Aspirin (acetyl salicylic acid, ASA) is rapidly deacetylated to form salicylic acid (SA) in the body. SA is further metabolized by glycine and glucuronide conjugation. UDP‐glucuronosyltransferases (UGTs) catalyze glucuronide conjugation of SA. Observational studies suggest that UGT1A6 *2/*2 (T181A, R184S) is associated with lower risk of colon adenoma among aspirin users. Our objective was to compare SA metabolism in individuals with the UGT1A6 *1/*1 (n = 19) and UGT1A6 *2/*2 (n = 9) genotypes.
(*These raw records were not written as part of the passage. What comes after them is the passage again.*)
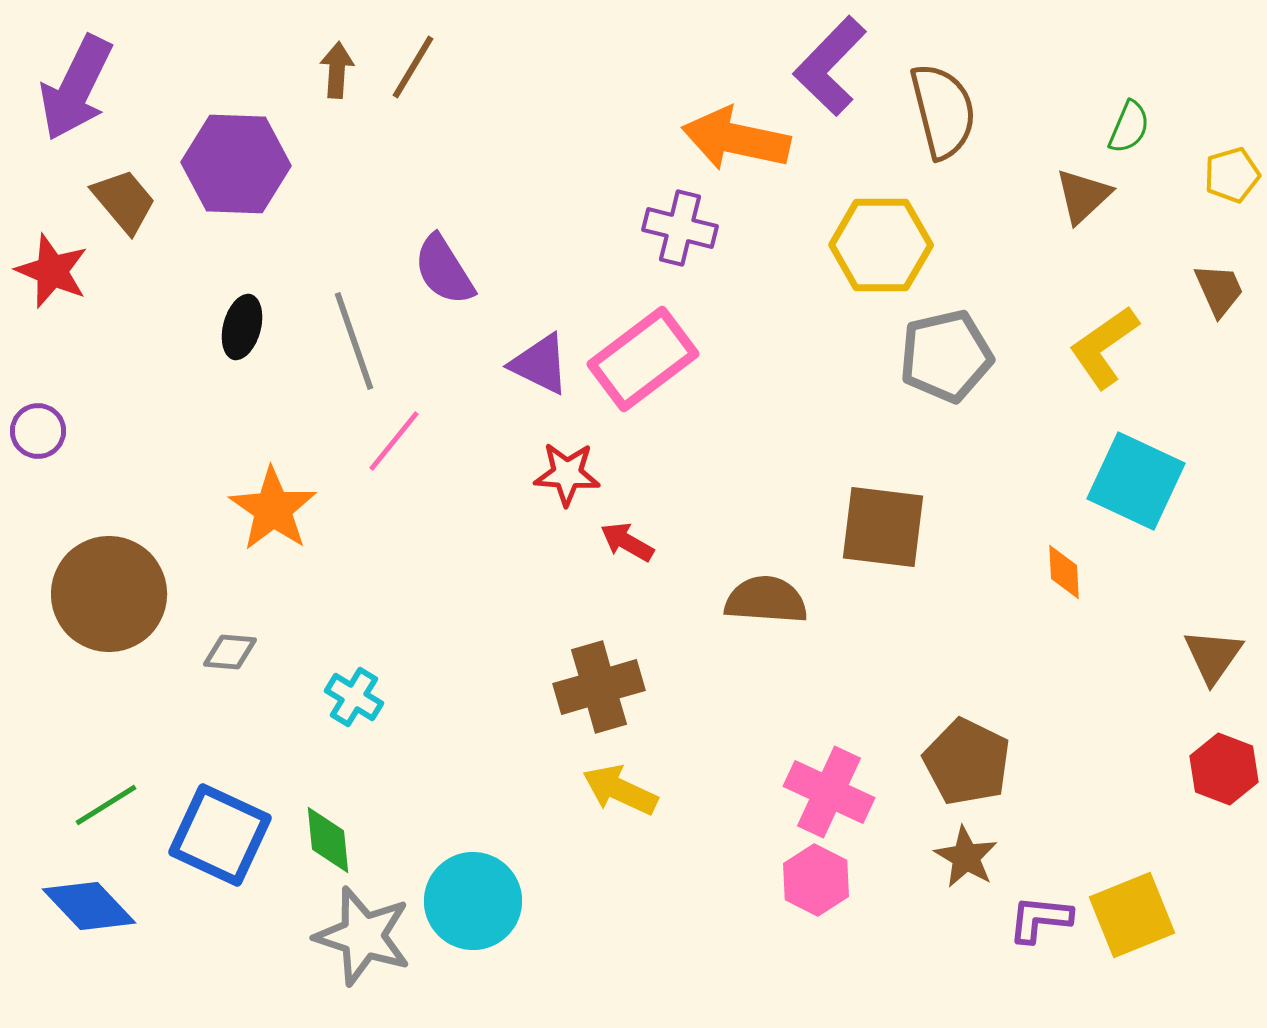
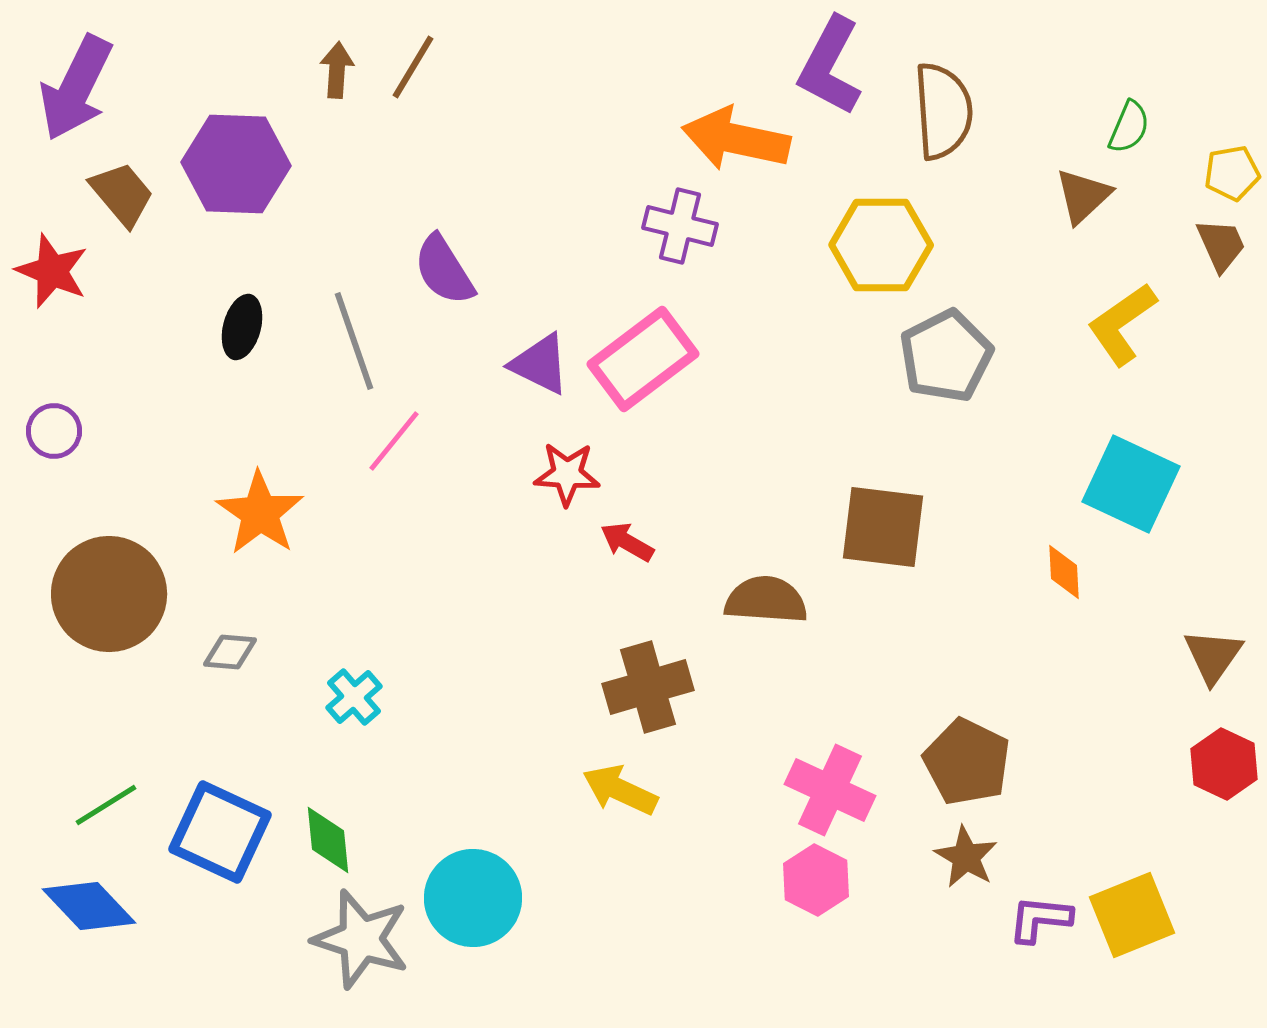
purple L-shape at (830, 66): rotated 16 degrees counterclockwise
brown semicircle at (943, 111): rotated 10 degrees clockwise
yellow pentagon at (1232, 175): moved 2 px up; rotated 6 degrees clockwise
brown trapezoid at (124, 201): moved 2 px left, 7 px up
purple cross at (680, 228): moved 2 px up
brown trapezoid at (1219, 290): moved 2 px right, 45 px up
yellow L-shape at (1104, 347): moved 18 px right, 23 px up
gray pentagon at (946, 356): rotated 14 degrees counterclockwise
purple circle at (38, 431): moved 16 px right
cyan square at (1136, 481): moved 5 px left, 3 px down
orange star at (273, 509): moved 13 px left, 4 px down
brown cross at (599, 687): moved 49 px right
cyan cross at (354, 697): rotated 18 degrees clockwise
red hexagon at (1224, 769): moved 5 px up; rotated 4 degrees clockwise
pink cross at (829, 792): moved 1 px right, 2 px up
blue square at (220, 835): moved 3 px up
cyan circle at (473, 901): moved 3 px up
gray star at (363, 936): moved 2 px left, 3 px down
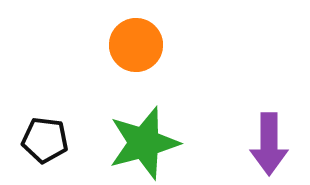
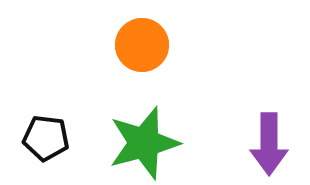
orange circle: moved 6 px right
black pentagon: moved 1 px right, 2 px up
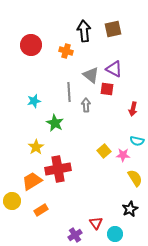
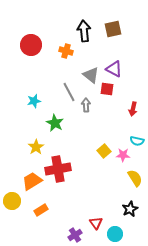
gray line: rotated 24 degrees counterclockwise
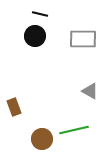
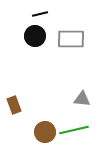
black line: rotated 28 degrees counterclockwise
gray rectangle: moved 12 px left
gray triangle: moved 8 px left, 8 px down; rotated 24 degrees counterclockwise
brown rectangle: moved 2 px up
brown circle: moved 3 px right, 7 px up
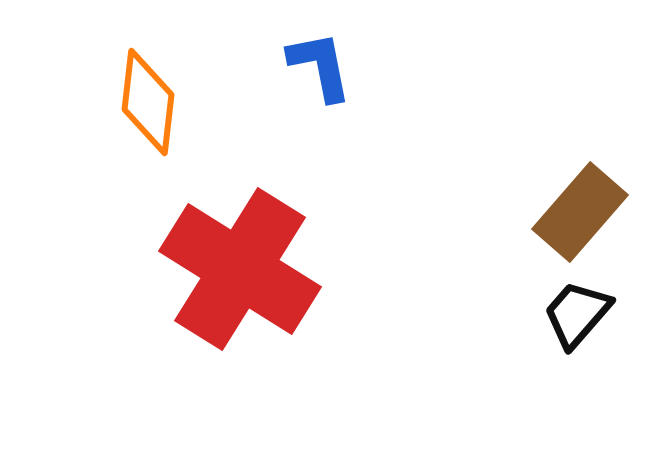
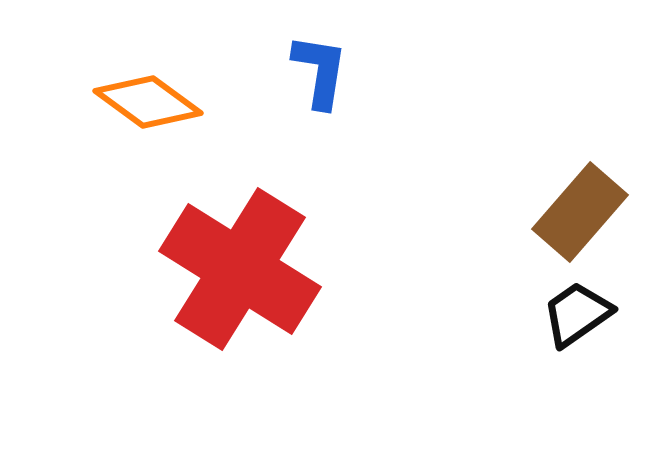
blue L-shape: moved 5 px down; rotated 20 degrees clockwise
orange diamond: rotated 60 degrees counterclockwise
black trapezoid: rotated 14 degrees clockwise
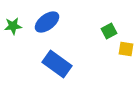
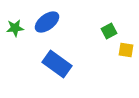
green star: moved 2 px right, 2 px down
yellow square: moved 1 px down
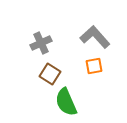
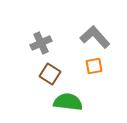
green semicircle: moved 2 px right; rotated 120 degrees clockwise
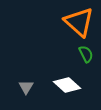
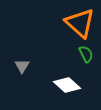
orange triangle: moved 1 px right, 1 px down
gray triangle: moved 4 px left, 21 px up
After dosing with 650 mg aspirin, participants collected saliva and urine samples for 24 hours. There were no statistically significant differences in salivary pharmacokinetic parameters; however, UGT1A6 *1/*1 individuals tended to have longer elimination half life, higher area under curve and slower clearance of SA compared to UGT1A6 *2/*2 individuals. Urinary excretion (% of dose administered) of ASA and its metabolites (salicyluric acid + salicyluric acid phenolic glucuronide + salicyl phenolic glucuronide + salicyl acyl glucuronide + SA) during the early period of 2– 4 hours was significantly lower in UGT1A6 *1/*1 vs UGT1A6 *2/*2 individuals, 16.1% ± 1.0 and 23.9% ± 1.7, respectively (p < 0.05). Also, individuals with the UGT1A6 *1/*1 genotype excreted a lower percentage of ASA metabolites in the first 8 hours and a greater percentage after 8 hours compared to those individuals with the UGT1A6 *2/*2 genotype. These results suggest that the homozygous variant UGT1A6 *2/*2 may confer more rapid metabolism of SA compared to the wild type UGT1A6 *1/*1, or that other polymorphic UGTs in linkage disequilibrium might also play a role. Supported by R01 CA92288 and T32 CA77116 (GEK).